When did you first discover and fall in love with meal prepping?
Meal prepping for me started out of necessity, with a busy full-time job and three kids with their own busy schedules. We do attempt to have dinners every night as a family, so meal planning and prepping is the only way to make that happen. We aren’t striving for perfect though and have found that a Monday-to-Thursday concerted effort works well enough for us. There is something empowering both in having a structure to meal prepping that helps keep your family on track, and in giving yourself a pass from trying to be good 100% of the time. Friday night pizza night is still a pretty embedded ritual in my household!

Where do you find your own meal prep inspiration? Are there certain foodie blogs or Instagram accounts you like to follow?
My first source is friends and family. People who like food tend to also like to talk about food—there is a wealth of sharing happening! I also get inspiration online through LCBO Food and Drink, The Spruce Eats, AllRecipes, Oh She Glows, Trnto.com.

Can you give us some examples of the types of meals you like to prep in advance?
For me, ingredient prep begets meal prep. In my fridge, you will generally find containers of: washed and chopped veggies, washed greens, mixed berries, and hard-boiled eggs (with a Sharpied “H” on them, so I don’t accidently crack an uncooked egg into a salad!). On Sunday nights I will also make a big batch of steel-cut oats to get me through the week, which I then microwave and add berries, some natural peanut butter, and a shake of a pre-mixed concoction of flax/chia/hemp hearts to.

I always have a Sunday-to-Thursday meal plan, which is primarily focused on dinners, but whatever protein we have for dinner becomes part of the next day’s lunch. Then I shop to that plan.

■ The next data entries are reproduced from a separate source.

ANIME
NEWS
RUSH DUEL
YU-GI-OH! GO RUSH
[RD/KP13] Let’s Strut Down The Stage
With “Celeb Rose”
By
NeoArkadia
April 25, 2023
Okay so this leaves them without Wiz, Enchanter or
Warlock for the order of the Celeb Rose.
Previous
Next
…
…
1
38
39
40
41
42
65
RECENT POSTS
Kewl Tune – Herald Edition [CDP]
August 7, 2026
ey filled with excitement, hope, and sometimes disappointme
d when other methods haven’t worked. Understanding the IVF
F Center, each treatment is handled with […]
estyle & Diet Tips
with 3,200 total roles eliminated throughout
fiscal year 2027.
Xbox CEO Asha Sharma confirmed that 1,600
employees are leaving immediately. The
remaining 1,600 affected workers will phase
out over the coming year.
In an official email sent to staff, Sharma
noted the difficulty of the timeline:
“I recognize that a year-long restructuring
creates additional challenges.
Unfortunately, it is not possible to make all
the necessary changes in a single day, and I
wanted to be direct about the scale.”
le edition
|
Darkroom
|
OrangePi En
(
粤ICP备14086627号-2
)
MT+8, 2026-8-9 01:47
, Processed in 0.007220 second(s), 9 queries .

Sometimes, I’ll prep a full meal, but usually I’ll just prep the ingredients so that’s easy to throw it together when it’s time.

What would you say to people who find meal prepping daunting?
It’s way less daunting than trying to figure out what to eat when you hungry, busy, or spent after a long day! Meal prepping makes your life way easier, not harder!

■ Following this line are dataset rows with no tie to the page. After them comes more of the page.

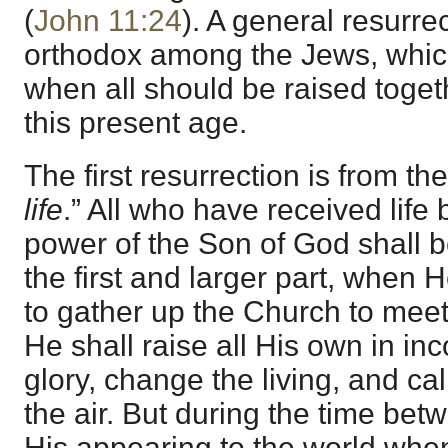
(
John 11:24
). A general resurre
orthodox among the Jews, whic
when all should be raised togeth
this present age.
The first resurrection is from the
life
.” All who have received life
power of the Son of God shall be
the first and larger part, when 
to gather up the Church to meet
He shall raise all His own in in
glory, change the living, and ca
the air. But during the time bet
His appearing to the world whe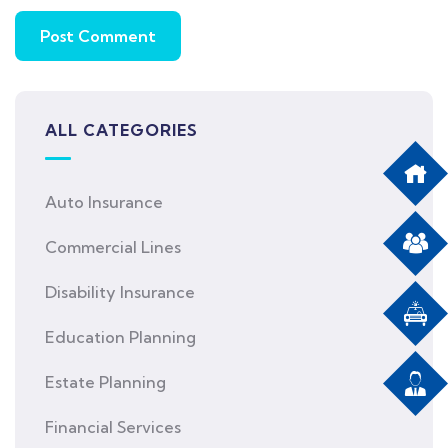
ALL CATEGORIES
Auto Insurance
Commercial Lines
Disability Insurance
Education Planning
Estate Planning
Financial Services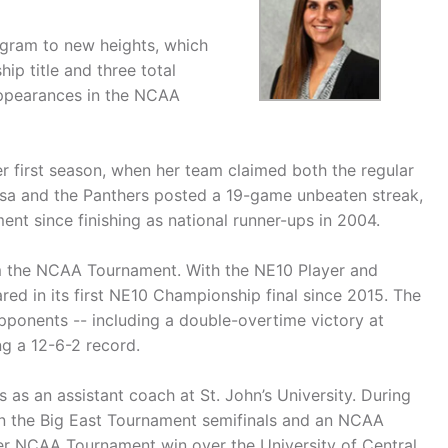
rogram to new heights, which
ip title and three total
appearances in the NCAA
 first season, when her team claimed both the regular
osa and the Panthers posted a 19-game unbeaten streak,
nt since finishing as national runner-ups in 2004.
om the NCAA Tournament. With the NE10 Player and
red in its first NE10 Championship final since 2015. The
ponents -- including a double-overtime victory at
ng a 12-6-2 record.
 as an assistant coach at St. John’s University. During
in the Big East Tournament semifinals and an NCAA
ver NCAA Tournament win over the University of Central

What are some common meal prep faux pas?
There are a few:

Over-estimating how many meals you actually need and/or how well you’re going to stick to a plan. Wasting food is so frustrating, so it’s better to err on ‘reality’ rather than how good you are hoping you will be.

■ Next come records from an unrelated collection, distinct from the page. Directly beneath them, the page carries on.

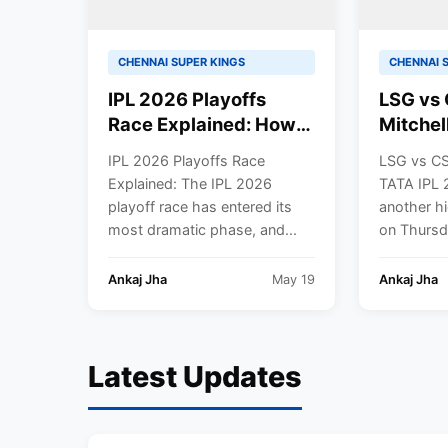
CHENNAI SUPER KINGS
CHENNAI 
IPL 2026 Playoffs
LSG vs 
Race Explained: How
Mitchel
RCB, GT, and SRH
Ball Bl
IPL 2026 Playoffs Race
LSG vs CS
Qualified—Who Will
Luckno
Explained: The IPL 2026
TATA IPL 
Grab the Final Spot? |
to Domi
playoff race has entered its
another hi
Points Table
Chennai
most dramatic phase, and...
on Thursda
in IPL 
Ankaj Jha
May 19
Ankaj Jha
Latest Updates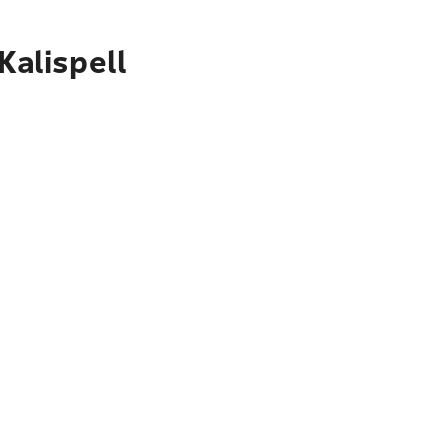
Kalispell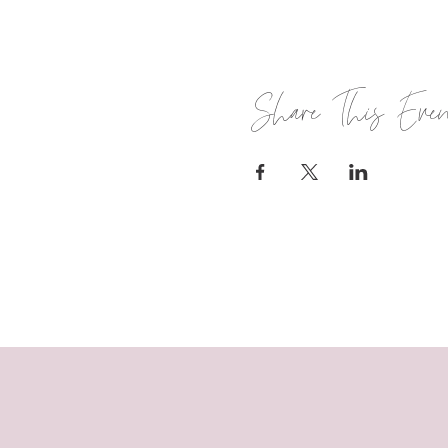
Share This Eve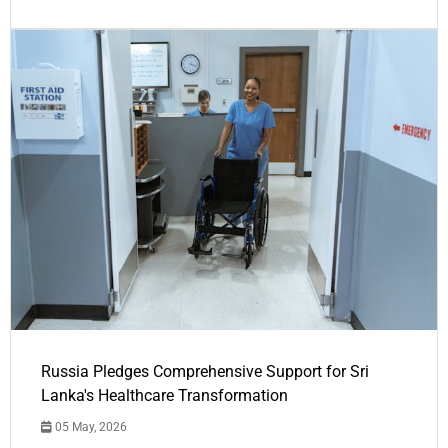
Russia Pledges Comprehensive Support for Sri
Lanka's Healthcare Transformation
05 May, 2026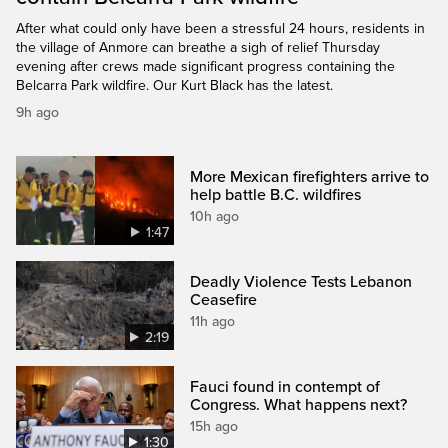
After what could only have been a stressful 24 hours, residents in
the village of Anmore can breathe a sigh of relief Thursday
evening after crews made significant progress containing the
Belcarra Park wildfire. Our Kurt Black has the latest.
9h ago
More Mexican firefighters arrive to
help battle B.C. wildfires
10h ago
1:47
Deadly Violence Tests Lebanon
Ceasefire
11h ago
2:19
Fauci found in contempt of
Congress. What happens next?
15h ago
1:30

Trying to do many new things at once. You’ll burn yourself out after a week and give up.

Not taking into account your family’s preferences. There’s nothing worse than putting effort into a great meal, and have your kids opt for a bowl of cereal.

Doing it all yourself!! Stop being a martyr, and get your family involved! My kids have been making their own launches since kindergarten—not only a great life hack, but it instills independence and healthy eating habits at an early age!

How can we make meal prep fun?
Get someone else involved. You could try finding a buddy to prep with, such as a lunch buddy at work—you prep for two people, but then only have to make a lunch every other day.

What are you tips for making easy healthy meals?
Buy the best and freshest ingredients you can. They are way more flavourful, which means a) it won’t feel like your healthy eating habits are a compromise, and b) you actually don’t have to eat as much to feel satisfied.

How do we develop the habit of meal planning without being too strict about it that we end up finding it a burden?
Base your plan in reality and give yourself a break. Food should not be associated with guilt.